- _Passage fourni_:

########

Grâce à un prêt de l’Agence québécoise de la valorisation industrielle de la recherche, l’entreprise tente de développer un cathéter pour prendre des images intracardiaques, sans succès, avant de se lancer dans la fabrication d’un cathéter pour ouvrir la valve cardiaque bouchée de nouveau-nés.

C’était un produit de niche, mais ç’a bien marché. On est rapidement devenu des experts dans l’utilisation des radiofréquences pour traiter le cancer et détruire les nerfs qui provoquent des maux de dos. On s’est associé à Kimberley-Clark pour la distribution de ce produit aux États-Unis, et ils avaient l’option de nous racheter après cinq ans.

Frank Baylis

Ce que Kimberley-Clark a fait et qui a permis à Frank Baylis et à son associé de racheter en 2003 les actions de sa mère Gloria, qui voulait prendre sa retraite, d’agrandir l’usine de Toronto et de développer de nouvelles technologies.

########

[Entrées de données enregistrées]
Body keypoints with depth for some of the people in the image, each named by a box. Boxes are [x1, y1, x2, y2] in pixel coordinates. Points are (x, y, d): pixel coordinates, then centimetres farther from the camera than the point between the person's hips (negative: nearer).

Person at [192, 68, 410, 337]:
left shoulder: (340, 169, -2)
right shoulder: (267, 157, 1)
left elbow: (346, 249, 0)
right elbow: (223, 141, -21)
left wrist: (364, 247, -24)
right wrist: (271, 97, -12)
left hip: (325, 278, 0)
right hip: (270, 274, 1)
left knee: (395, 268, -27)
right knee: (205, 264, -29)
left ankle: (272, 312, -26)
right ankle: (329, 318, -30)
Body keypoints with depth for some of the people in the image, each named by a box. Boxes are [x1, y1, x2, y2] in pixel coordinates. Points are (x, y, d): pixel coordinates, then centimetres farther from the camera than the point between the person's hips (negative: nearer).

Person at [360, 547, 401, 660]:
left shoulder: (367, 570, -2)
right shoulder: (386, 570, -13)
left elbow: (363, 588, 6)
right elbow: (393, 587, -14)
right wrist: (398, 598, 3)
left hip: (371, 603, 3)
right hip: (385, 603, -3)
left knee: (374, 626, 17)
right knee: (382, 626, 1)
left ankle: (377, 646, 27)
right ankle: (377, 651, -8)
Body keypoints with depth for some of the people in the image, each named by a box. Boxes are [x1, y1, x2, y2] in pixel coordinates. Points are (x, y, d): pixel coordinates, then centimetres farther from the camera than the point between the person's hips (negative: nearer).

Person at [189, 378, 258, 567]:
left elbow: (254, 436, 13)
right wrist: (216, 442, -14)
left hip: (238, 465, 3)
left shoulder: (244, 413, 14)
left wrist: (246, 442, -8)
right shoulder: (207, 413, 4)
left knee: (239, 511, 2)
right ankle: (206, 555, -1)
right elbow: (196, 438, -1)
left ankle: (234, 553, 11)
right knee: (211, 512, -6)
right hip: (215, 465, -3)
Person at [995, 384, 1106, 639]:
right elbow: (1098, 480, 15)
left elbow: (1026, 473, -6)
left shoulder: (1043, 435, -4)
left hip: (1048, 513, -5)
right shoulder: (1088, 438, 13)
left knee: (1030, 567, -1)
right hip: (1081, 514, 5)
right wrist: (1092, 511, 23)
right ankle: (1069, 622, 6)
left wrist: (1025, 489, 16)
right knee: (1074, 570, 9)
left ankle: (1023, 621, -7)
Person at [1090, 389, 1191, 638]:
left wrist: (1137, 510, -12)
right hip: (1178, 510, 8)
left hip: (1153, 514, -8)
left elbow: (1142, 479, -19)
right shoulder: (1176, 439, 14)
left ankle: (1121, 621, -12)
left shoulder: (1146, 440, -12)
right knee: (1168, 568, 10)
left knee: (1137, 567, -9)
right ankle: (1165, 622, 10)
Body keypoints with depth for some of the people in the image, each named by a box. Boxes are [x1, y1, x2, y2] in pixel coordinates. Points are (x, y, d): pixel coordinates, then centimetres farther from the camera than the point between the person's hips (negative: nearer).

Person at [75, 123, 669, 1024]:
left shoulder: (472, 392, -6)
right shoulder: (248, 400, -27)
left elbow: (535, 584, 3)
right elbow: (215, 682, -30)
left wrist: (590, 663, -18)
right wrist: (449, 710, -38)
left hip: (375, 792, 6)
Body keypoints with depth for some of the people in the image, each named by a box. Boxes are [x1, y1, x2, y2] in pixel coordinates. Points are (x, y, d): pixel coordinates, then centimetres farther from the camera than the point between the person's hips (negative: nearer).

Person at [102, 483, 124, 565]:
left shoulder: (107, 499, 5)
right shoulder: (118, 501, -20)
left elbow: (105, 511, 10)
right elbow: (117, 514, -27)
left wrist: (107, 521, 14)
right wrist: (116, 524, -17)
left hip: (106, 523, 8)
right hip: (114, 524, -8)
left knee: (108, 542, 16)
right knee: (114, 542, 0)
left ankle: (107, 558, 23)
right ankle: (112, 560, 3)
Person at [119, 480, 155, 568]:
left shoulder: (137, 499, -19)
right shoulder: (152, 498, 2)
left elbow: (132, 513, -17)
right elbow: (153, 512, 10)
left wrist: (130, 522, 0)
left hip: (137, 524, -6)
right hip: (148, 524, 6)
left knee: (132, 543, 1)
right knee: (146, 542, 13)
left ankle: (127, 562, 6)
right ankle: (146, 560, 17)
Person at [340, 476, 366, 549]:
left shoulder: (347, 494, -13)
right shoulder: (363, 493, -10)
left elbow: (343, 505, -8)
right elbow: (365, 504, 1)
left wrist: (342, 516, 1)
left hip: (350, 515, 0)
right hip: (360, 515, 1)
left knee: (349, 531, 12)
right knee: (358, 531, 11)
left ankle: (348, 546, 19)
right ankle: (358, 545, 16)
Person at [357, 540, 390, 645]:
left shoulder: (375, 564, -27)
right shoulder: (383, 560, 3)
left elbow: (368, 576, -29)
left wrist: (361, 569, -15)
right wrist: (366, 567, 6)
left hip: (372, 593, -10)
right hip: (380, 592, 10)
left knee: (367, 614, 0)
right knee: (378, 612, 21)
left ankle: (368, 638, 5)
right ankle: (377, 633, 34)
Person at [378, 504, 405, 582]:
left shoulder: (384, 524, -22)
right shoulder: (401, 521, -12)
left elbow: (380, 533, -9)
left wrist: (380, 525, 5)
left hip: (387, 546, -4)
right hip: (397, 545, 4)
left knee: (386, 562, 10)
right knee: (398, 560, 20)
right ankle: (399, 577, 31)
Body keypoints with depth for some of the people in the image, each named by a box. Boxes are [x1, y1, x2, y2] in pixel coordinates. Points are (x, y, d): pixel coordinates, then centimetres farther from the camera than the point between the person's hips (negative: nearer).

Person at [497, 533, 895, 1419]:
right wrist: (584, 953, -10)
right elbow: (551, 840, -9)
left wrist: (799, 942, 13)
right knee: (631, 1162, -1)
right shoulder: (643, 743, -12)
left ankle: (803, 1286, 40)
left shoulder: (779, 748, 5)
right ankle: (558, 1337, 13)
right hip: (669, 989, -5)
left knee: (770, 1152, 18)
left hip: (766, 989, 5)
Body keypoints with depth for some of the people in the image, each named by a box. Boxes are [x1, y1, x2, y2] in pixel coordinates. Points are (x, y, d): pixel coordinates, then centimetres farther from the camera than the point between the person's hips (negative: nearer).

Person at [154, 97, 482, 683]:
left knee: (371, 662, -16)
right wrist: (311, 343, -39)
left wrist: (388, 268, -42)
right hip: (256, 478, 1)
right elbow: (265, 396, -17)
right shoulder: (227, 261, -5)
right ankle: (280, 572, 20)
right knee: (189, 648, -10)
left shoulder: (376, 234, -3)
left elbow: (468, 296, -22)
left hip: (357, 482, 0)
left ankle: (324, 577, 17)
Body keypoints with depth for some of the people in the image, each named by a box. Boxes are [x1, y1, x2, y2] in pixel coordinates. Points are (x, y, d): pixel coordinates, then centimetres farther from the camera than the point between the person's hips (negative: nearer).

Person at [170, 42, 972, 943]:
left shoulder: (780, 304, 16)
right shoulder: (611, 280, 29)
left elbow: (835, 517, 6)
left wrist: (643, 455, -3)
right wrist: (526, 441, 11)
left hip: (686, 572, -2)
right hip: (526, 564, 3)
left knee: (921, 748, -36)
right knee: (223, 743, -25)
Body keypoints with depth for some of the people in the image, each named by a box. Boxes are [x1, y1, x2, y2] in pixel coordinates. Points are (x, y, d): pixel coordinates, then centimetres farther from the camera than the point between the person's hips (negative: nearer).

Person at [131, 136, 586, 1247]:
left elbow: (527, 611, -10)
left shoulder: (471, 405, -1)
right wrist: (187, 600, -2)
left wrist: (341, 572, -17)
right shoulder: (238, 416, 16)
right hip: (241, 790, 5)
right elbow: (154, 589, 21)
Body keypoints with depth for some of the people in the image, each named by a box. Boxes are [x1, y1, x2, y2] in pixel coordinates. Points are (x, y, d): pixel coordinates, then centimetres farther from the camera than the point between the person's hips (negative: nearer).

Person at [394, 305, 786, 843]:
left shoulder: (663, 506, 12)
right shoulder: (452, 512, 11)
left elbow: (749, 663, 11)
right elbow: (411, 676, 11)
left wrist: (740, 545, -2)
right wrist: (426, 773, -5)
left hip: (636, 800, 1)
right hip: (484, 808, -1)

########

- _Tâche à réaliser_:
Dans l'extrait sur l'entreprise de cathéters, qu'est-ce que l'initiative de Kimberley-Clark a permis à Frank Baylis et à son associé de faire ? Énumérez toutes ces actions.

- _Corrigé de l'exercice_:
- Racheter en 2003 les actions de Gloria, qui voulait prendre sa retraite
- Agrandir l'usine de Toronto
- Développer de nouvelles technologies